Stored items.

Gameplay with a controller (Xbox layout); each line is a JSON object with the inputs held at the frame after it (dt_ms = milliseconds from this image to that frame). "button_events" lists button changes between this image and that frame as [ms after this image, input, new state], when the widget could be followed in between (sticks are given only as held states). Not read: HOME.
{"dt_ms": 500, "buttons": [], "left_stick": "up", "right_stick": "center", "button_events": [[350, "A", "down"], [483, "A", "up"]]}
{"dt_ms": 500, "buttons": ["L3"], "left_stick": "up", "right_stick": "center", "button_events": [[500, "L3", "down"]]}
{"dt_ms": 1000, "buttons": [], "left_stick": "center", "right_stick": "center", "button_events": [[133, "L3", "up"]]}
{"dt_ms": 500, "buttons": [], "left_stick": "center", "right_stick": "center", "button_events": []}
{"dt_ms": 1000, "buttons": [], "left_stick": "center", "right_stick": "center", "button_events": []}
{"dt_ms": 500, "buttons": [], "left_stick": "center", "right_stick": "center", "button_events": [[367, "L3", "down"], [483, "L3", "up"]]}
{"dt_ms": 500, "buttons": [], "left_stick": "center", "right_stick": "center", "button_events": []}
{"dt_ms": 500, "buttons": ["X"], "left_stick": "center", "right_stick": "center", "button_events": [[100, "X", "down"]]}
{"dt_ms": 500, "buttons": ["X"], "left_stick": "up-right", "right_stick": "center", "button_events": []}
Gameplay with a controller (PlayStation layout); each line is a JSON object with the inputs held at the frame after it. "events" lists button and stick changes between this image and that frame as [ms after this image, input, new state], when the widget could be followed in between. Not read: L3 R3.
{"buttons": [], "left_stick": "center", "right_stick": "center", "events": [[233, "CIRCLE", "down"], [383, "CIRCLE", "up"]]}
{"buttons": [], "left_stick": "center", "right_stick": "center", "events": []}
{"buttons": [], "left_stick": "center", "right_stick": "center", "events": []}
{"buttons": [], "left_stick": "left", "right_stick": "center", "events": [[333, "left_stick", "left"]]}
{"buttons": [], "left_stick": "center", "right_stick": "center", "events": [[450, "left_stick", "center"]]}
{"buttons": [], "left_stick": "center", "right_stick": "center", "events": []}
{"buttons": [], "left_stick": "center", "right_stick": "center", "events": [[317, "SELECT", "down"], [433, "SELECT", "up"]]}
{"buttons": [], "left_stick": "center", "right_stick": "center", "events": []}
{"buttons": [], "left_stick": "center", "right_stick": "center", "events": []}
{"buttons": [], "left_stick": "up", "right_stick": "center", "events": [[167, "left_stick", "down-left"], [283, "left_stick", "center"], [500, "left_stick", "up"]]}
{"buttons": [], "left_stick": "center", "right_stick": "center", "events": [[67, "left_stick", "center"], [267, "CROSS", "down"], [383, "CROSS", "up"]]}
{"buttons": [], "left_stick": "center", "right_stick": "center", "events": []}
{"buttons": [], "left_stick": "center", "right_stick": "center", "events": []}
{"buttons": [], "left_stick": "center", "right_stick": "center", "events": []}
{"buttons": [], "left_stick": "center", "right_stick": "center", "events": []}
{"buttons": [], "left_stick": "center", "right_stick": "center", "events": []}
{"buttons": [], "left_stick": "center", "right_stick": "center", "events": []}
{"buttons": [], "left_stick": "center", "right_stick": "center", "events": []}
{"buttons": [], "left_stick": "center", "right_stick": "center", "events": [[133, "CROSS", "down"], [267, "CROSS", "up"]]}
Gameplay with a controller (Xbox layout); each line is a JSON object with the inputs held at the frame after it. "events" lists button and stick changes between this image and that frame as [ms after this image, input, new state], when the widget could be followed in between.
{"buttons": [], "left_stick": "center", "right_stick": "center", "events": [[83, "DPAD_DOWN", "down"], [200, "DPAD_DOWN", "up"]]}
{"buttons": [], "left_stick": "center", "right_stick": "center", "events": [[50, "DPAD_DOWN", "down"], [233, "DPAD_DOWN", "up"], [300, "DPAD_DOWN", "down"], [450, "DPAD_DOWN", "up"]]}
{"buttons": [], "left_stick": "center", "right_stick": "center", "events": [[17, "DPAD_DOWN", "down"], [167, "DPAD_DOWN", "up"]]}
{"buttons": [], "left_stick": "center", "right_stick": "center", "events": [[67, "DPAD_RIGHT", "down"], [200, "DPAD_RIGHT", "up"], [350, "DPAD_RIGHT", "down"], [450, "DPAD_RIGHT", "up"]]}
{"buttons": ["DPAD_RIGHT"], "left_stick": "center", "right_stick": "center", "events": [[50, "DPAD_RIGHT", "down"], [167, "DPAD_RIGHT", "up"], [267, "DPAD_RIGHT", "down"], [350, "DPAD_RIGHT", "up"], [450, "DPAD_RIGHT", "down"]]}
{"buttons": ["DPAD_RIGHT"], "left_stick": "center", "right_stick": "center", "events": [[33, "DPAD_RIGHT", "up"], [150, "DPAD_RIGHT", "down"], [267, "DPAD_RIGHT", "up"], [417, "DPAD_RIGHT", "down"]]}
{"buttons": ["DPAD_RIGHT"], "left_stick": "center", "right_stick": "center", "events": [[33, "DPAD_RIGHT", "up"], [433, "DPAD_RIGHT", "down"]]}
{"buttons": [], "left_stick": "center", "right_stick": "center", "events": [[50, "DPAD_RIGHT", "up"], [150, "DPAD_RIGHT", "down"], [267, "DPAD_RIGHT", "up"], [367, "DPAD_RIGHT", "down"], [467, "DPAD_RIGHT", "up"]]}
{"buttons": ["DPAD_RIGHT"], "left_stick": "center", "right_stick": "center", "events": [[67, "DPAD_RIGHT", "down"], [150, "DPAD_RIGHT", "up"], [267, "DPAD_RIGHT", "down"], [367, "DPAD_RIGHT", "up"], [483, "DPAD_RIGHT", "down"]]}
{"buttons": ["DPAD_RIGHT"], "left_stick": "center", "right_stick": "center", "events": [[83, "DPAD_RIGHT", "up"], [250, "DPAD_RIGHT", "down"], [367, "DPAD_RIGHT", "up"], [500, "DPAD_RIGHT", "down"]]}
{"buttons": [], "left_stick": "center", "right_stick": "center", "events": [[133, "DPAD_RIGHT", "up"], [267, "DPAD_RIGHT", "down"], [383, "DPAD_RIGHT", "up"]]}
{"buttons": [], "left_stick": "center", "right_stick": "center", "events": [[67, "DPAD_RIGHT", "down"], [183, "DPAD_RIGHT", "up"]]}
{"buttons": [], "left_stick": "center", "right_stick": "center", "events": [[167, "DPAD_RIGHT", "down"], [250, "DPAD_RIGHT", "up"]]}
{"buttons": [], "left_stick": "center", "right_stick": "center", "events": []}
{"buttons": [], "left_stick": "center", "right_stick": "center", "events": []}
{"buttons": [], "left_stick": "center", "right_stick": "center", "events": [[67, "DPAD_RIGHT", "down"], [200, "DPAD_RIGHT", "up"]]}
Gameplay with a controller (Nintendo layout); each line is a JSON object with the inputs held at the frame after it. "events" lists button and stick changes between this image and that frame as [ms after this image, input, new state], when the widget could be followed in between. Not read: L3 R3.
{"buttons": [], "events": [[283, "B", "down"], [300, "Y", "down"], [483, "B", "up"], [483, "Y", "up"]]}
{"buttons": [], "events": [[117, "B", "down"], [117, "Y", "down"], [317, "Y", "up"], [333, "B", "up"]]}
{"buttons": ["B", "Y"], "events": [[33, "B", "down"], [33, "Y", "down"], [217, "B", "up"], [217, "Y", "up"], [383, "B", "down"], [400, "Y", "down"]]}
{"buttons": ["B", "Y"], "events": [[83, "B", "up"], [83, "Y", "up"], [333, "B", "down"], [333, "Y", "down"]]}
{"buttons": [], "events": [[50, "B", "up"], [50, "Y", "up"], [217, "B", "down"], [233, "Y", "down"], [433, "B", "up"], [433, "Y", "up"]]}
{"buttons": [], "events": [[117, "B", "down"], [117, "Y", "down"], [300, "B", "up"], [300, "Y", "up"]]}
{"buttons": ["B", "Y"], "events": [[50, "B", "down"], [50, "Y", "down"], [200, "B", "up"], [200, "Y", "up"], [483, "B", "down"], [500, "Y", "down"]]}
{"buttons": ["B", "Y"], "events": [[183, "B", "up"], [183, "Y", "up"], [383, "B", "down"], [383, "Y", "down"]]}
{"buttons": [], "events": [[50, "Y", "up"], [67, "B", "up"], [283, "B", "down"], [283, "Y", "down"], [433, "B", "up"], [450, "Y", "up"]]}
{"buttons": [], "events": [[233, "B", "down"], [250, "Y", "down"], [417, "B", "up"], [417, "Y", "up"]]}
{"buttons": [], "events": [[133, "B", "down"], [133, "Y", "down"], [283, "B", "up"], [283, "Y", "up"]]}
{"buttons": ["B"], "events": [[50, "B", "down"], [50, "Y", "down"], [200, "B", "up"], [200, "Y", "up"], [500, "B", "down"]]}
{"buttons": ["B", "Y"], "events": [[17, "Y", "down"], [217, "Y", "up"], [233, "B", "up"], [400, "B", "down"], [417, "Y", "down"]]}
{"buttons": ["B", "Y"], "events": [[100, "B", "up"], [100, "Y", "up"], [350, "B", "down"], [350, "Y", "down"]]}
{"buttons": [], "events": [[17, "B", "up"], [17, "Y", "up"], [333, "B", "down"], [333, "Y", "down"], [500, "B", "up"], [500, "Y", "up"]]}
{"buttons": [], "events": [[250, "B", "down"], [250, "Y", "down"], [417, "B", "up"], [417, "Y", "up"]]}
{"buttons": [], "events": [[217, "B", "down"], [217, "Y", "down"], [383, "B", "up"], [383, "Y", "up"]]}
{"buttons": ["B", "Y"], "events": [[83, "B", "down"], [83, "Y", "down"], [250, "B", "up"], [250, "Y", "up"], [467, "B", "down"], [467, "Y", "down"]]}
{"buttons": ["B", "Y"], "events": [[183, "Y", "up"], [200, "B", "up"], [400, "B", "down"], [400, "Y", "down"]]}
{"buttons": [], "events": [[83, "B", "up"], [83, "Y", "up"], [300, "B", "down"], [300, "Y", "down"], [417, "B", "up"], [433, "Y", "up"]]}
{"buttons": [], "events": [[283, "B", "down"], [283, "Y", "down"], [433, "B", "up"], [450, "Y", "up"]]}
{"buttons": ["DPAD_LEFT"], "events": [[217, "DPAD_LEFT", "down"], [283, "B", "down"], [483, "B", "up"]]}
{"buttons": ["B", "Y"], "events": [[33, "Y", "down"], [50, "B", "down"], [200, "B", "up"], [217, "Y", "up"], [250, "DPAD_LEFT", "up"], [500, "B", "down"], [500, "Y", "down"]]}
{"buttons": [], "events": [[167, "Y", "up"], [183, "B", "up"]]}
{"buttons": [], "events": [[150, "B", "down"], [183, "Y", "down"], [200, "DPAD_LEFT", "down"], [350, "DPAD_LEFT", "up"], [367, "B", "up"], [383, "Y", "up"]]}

WORK INSTRUCTION.
Identify the lines above that contain the word "CROSS", then copy them.

WRITTEN SOLUTION.
{"buttons": [], "left_stick": "center", "right_stick": "center", "events": [[67, "left_stick", "center"], [267, "CROSS", "down"], [383, "CROSS", "up"]]}
{"buttons": [], "left_stick": "center", "right_stick": "center", "events": [[133, "CROSS", "down"], [267, "CROSS", "up"]]}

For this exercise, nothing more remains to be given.